Source: https://www.engadget.com/2016/11/08/web-of-trust-sold-browser-history/


Original Submission

 
This discussion has been archived. No new comments can be posted.
Display Options Threshold/Breakthrough Mark All as Read Mark All as Unread
The Fine Print: The following comments are owned by whoever posted them. We are not responsible for them in any way.
  • (Score: 2, Insightful) by Anonymous Coward on Saturday November 12 2016, @07:49PM

    by Anonymous Coward on Saturday November 12 2016, @07:49PM (#426112)

    I mean, anyone with two functioning brain cells can rub them together and figure out that any addon that does a "check" for you of a website you're visiting can and will in fact be able to see the sites you visit intentionally or not, maybe even the page of the site as well depending on how they do their lookups, its right there in the server logs. it's the reason all of those old "toolbars" have been flagged as malware by various protection products, they do the exact same shit. some companies have even made a business out of harvesting the sites people visit (Alexa).

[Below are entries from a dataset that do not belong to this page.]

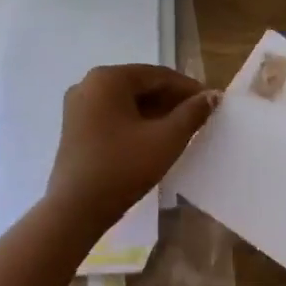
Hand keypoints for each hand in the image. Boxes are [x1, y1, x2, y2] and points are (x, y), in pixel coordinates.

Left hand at [46, 65, 219, 228]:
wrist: (76, 209)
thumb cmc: (123, 168)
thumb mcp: (166, 139)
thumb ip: (192, 113)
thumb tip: (211, 96)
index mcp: (108, 79)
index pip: (158, 75)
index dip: (188, 88)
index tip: (211, 102)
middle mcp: (88, 84)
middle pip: (140, 85)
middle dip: (171, 100)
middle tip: (199, 117)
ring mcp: (78, 107)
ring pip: (126, 101)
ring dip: (155, 112)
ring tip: (181, 129)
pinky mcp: (75, 128)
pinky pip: (112, 115)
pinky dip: (135, 122)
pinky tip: (154, 138)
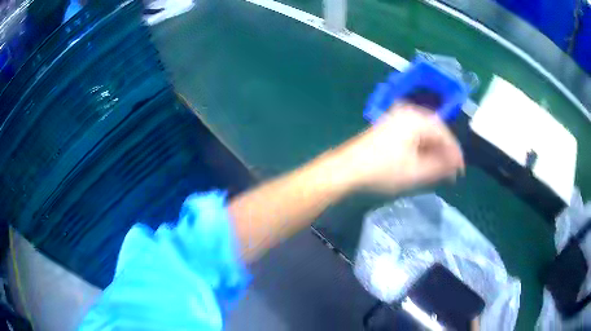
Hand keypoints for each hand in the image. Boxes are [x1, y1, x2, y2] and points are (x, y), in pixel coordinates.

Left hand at [336, 103, 464, 193]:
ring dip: (433, 151)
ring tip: (439, 170)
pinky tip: (423, 162)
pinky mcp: (388, 127)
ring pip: (424, 134)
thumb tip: (456, 165)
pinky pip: (413, 136)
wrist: (347, 169)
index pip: (445, 134)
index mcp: (417, 119)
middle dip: (444, 153)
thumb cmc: (383, 171)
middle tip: (450, 172)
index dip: (455, 154)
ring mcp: (396, 118)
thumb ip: (441, 167)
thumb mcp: (416, 172)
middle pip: (435, 132)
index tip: (460, 172)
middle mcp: (407, 113)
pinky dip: (421, 149)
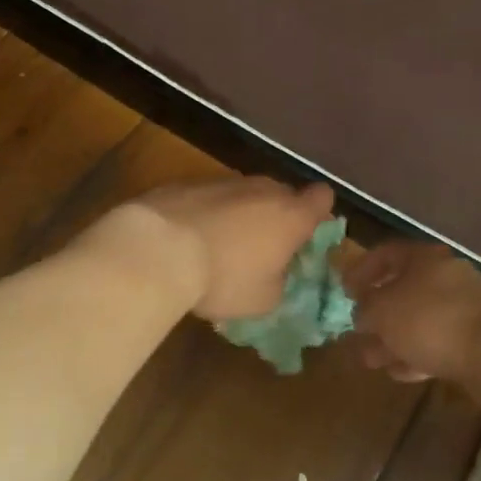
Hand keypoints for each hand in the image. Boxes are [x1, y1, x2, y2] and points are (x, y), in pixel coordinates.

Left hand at [126, 176, 335, 320]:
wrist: (158, 248)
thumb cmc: (223, 278)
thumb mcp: (263, 299)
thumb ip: (278, 282)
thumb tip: (274, 273)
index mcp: (290, 216)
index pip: (322, 199)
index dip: (318, 213)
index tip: (307, 233)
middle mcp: (262, 189)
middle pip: (281, 194)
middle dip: (275, 216)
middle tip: (262, 247)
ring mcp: (223, 181)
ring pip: (242, 194)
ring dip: (238, 214)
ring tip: (218, 246)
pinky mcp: (187, 182)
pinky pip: (208, 197)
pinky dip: (205, 213)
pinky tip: (187, 239)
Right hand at [343, 242, 480, 382]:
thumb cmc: (430, 321)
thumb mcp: (382, 311)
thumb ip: (365, 309)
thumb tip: (362, 313)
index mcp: (424, 258)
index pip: (386, 254)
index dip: (361, 270)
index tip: (344, 290)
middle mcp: (447, 275)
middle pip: (404, 290)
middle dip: (378, 314)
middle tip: (357, 332)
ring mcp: (467, 306)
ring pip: (420, 319)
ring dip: (394, 339)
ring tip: (373, 361)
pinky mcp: (480, 337)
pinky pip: (441, 341)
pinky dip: (419, 353)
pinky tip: (403, 373)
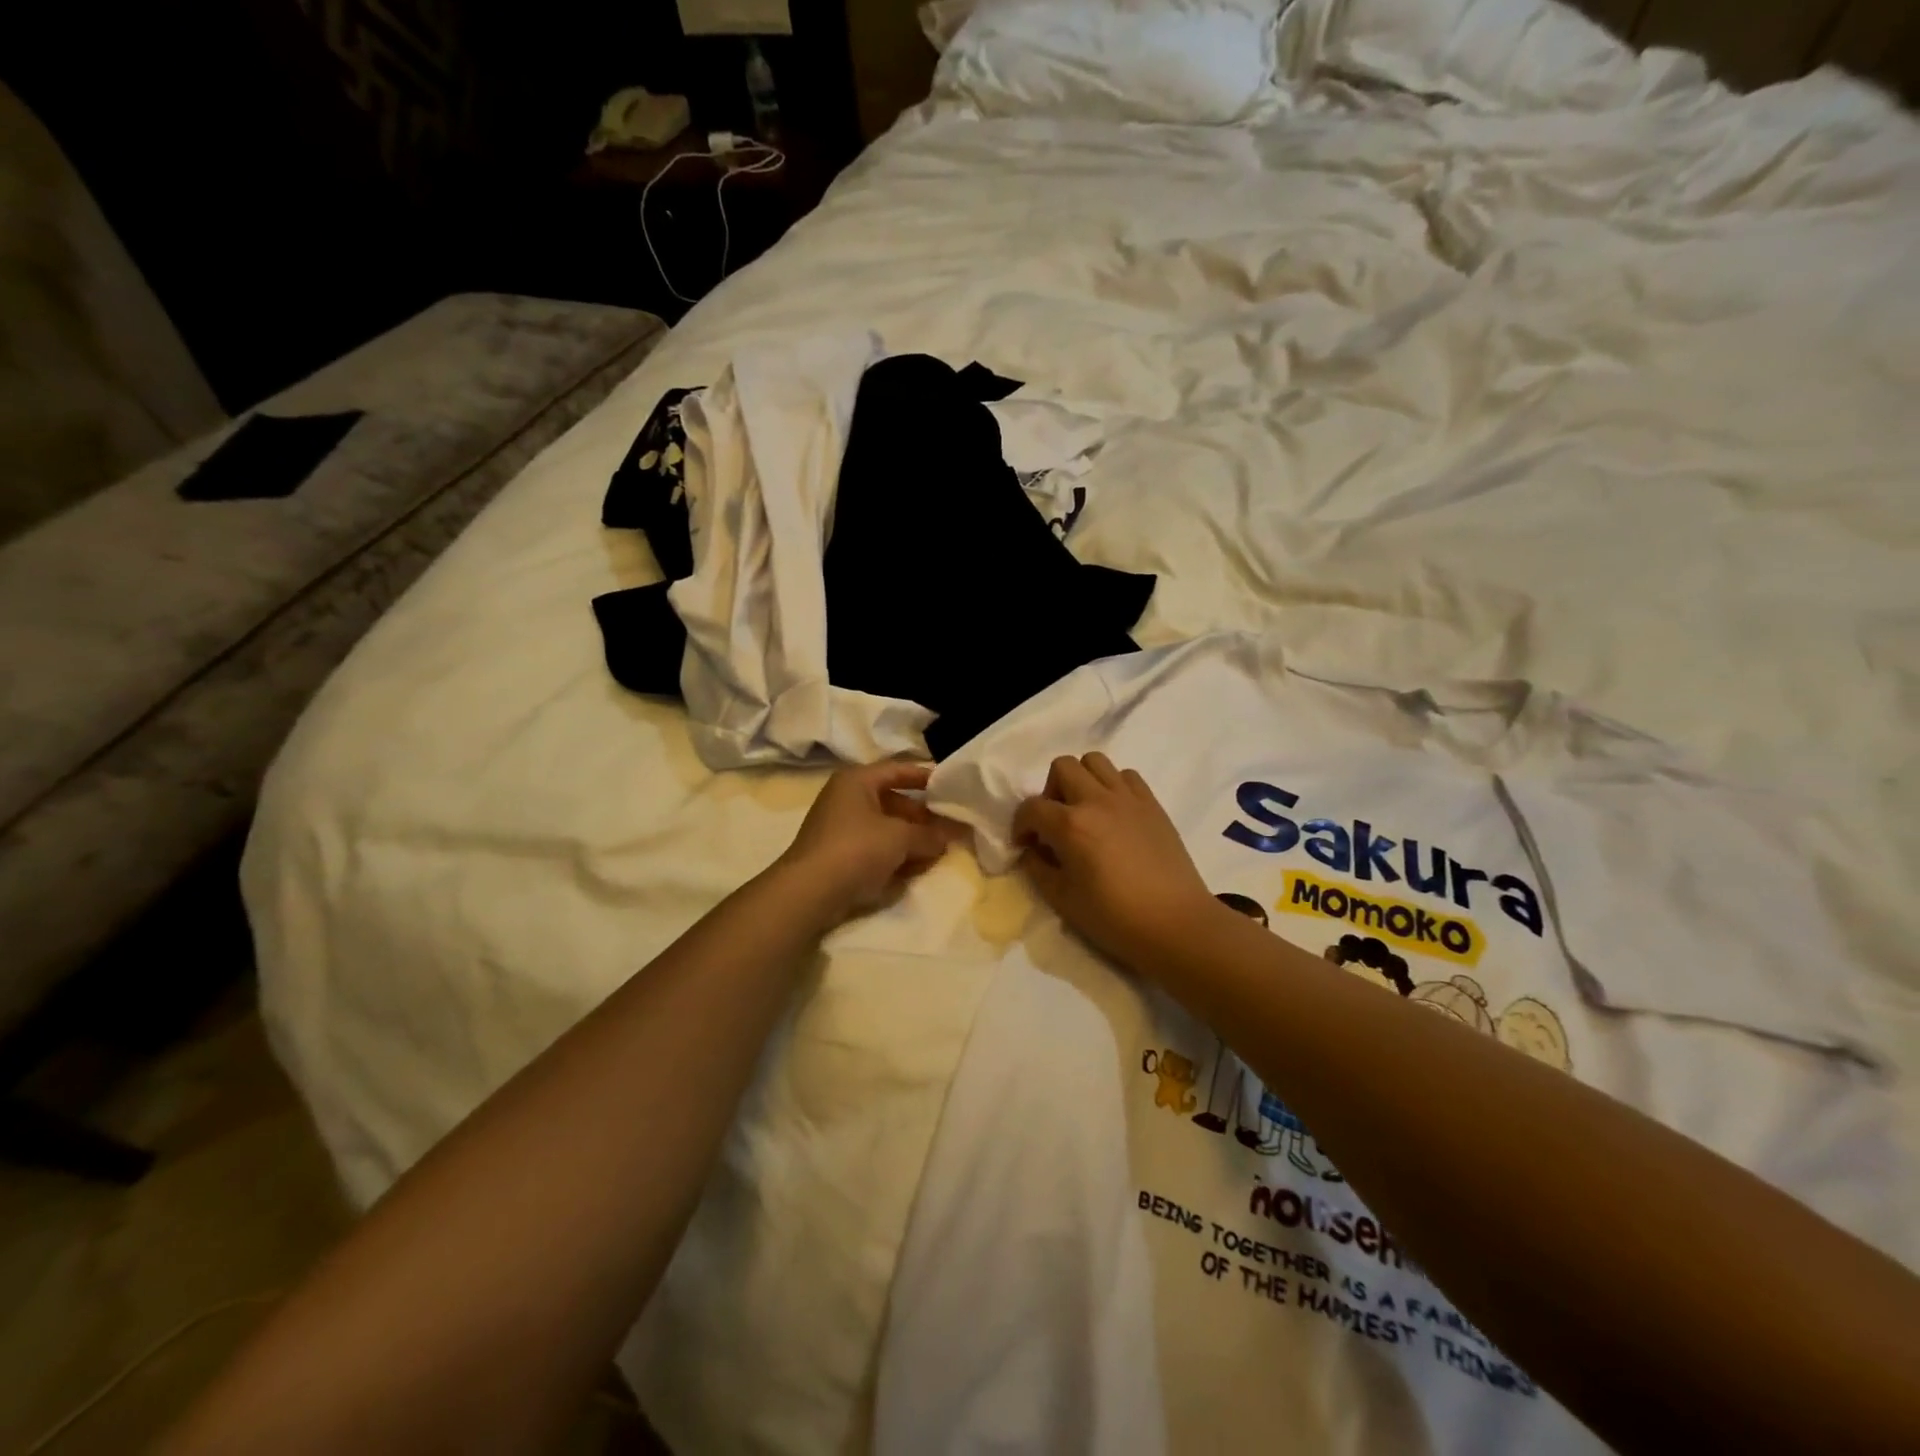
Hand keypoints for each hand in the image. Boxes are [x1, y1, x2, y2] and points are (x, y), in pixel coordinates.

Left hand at [773, 761, 963, 927]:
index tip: (952, 785)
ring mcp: (841, 828)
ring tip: (940, 849)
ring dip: (912, 838)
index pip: (898, 770)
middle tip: (951, 826)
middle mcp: (847, 798)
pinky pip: (875, 848)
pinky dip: (895, 855)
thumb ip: (928, 835)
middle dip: (923, 816)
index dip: (926, 776)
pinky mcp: (840, 855)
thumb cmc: (856, 848)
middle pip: (894, 801)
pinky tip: (917, 867)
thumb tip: (946, 837)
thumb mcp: (900, 838)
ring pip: (886, 827)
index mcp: (857, 780)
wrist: (810, 891)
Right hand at [1013, 754, 1218, 969]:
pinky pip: (1127, 776)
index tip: (1025, 845)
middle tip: (1055, 822)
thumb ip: (1038, 869)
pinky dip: (1113, 786)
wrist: (1175, 923)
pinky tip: (1114, 814)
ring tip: (1085, 811)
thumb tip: (1032, 851)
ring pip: (1095, 761)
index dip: (1020, 825)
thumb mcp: (1062, 900)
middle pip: (1062, 766)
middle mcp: (1097, 800)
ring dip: (1082, 780)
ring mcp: (1128, 798)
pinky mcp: (1152, 804)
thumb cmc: (1114, 918)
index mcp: (1071, 825)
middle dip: (1050, 791)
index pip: (1031, 807)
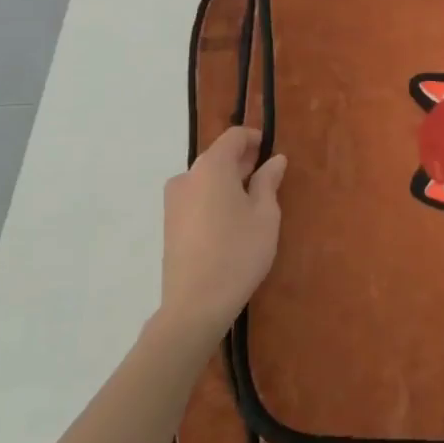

    for instance, the addon works as follows, user installs said addon and visits some sites, the addon makes a separate check during the GET req from your browser to their server, something along the lines of http(?s)://(addon_url)/?lookup=http://page-you-are-on.tld/

    all of that can be harvested from their servers, it has nothing what so ever to do with the addon itself, and no amount of anonymization in the addon itself can actually prevent that, because you're still sending them your IP, along with the site you are visiting, as well as but not limited to the page you clicked on before, and the specific page you've requested at the time of performing the lookup. so of course advertising companies want to buy that data, its analytics like anything else, and as we all know, data is money to them. you've have to be a complete moron to ever use an addon like this unless the company providing said addon was actually paying you to do so.

    Starting Score:    0  points
    Moderation   +2  
       Insightful=2, Total=2
    Extra 'Insightful' Modifier   0  

    Total Score:   2  
  • (Score: 1, Informative) by Anonymous Coward on Saturday November 12 2016, @08:22PM

    by Anonymous Coward on Saturday November 12 2016, @08:22PM (#426121)

    In all honesty, even if you were being paid by them to do so, you'd still be a complete moron to use it. As most likely their little addon will be doing a lot more than what they're paying you for to earn some extra cash on the side.

  • (Score: 2, Informative) by Anonymous Coward on Saturday November 12 2016, @11:11PM

    by Anonymous Coward on Saturday November 12 2016, @11:11PM (#426150)

    I mean, anyone with two functioning brain cells can rub them together and figure out that any addon that does a "check" for you of a website you're visiting can and will in fact be able to see the sites you visit intentionally or not

    No, it does not. That is the lazy way and obviously lends itself to privacy invasion, but there is at least one privacy preserving method to do the same thing.

    Instead of phoning home for every website you visit (which, BTW, would be damn slow), you just periodically download a database of hashed URLs of known bad sites. Then whenever you load a URL you just hash it and check the local database. Collision handling makes it more complicated, but you can mitigate that - hits in the "bad" list will be rare so if you do get a hit, then you can phone home, give the server the hash and ask it to give you back the full URL from their database and you can compare against that. So the server operator will only know about websites you visit that are in their hash list (and even then they can't be 100% confident it wasn't a collision, only you know for sure).

    You could probably go even further and download the entire database, since it is manually curated it can't be terribly big, maybe 10GB? Just guessing. Might not be suitable for mobile, but on the desktop everybody's got terabyte sized disks nowadays.